And we should keep in mind that the stories Tyler Cowen primarily means here are stories that have morals. It's not a problem that the Dick and Jane stories are too simple because no one older than eight ever drew a moral from them. Given their purpose, it is essential that stories like Dick and Jane or The Cat in the Hat be simple; their extreme simplicity is not a bug.
But, "we have to get tough" is too simple according to Cowen. Is it really? Cowen admits that we really did have to get tough with the Nazis. That's an interesting example because it wasn't simple at all to the people who actually lived that story. It took them years to figure it out and there is a credible argument to be made that millions of lives might have been saved if they hadn't taken so long to figure it out.
And aren't we capable of being pretty sophisticated about this? If I say, the story of North Korea shows that we have to get tough, can't you say, "No Jules, you misunderstand the story," and tell me a different version. Any story is capable of variations and I can vary a story to produce a different moral or to produce no moral at all. I can even substitute a new story, "No Jules you completely misunderstood what was happening; they weren't angry with one another they were falling in love."
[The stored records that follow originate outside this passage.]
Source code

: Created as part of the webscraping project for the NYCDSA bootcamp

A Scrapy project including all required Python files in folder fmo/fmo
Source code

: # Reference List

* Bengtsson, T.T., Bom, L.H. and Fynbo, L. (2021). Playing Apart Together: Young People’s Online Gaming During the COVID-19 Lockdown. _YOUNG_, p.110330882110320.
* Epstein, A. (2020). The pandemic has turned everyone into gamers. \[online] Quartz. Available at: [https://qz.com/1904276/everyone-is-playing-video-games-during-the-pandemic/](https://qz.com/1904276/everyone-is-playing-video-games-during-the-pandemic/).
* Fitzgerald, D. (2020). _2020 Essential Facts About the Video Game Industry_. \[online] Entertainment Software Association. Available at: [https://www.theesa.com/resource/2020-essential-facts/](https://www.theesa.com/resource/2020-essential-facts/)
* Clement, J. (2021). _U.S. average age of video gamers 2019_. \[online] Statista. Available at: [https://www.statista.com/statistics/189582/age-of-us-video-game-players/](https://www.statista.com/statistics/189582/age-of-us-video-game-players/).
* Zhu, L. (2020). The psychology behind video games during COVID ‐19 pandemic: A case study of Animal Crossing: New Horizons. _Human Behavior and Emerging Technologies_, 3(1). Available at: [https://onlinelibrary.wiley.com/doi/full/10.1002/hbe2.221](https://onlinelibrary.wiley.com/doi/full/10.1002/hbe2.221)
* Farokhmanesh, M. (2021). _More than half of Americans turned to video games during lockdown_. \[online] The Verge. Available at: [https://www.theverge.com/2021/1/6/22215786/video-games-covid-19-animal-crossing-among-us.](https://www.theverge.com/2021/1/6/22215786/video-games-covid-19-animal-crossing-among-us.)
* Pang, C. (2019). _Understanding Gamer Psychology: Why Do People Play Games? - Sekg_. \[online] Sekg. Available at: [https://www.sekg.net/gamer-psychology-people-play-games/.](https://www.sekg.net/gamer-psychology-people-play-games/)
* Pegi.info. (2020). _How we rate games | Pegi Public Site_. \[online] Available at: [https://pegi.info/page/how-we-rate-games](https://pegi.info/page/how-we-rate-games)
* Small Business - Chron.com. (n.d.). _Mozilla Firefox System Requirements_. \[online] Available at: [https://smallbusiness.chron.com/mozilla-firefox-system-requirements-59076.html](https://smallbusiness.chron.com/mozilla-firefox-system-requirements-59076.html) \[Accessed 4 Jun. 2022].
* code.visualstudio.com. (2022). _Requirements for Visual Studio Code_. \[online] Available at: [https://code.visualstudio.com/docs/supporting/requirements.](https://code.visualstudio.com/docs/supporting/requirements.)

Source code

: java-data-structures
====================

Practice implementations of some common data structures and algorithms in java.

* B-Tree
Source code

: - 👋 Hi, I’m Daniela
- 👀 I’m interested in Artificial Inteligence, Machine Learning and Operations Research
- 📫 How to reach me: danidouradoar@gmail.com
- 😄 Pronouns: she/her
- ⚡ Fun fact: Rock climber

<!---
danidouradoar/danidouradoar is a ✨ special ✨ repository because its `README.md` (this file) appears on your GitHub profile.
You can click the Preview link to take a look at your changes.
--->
And isn't this trick of substituting one story for another—that is to say one interporetation of events for another—only possible for people willing to believe that it is possible to tell a story that is true? If we seriously believed that we were always easily being duped by false stories, wouldn't that be like living in an economy where it was impossible to tell real money from counterfeit? Remember that Cowen himself doesn't see any alternative to stories.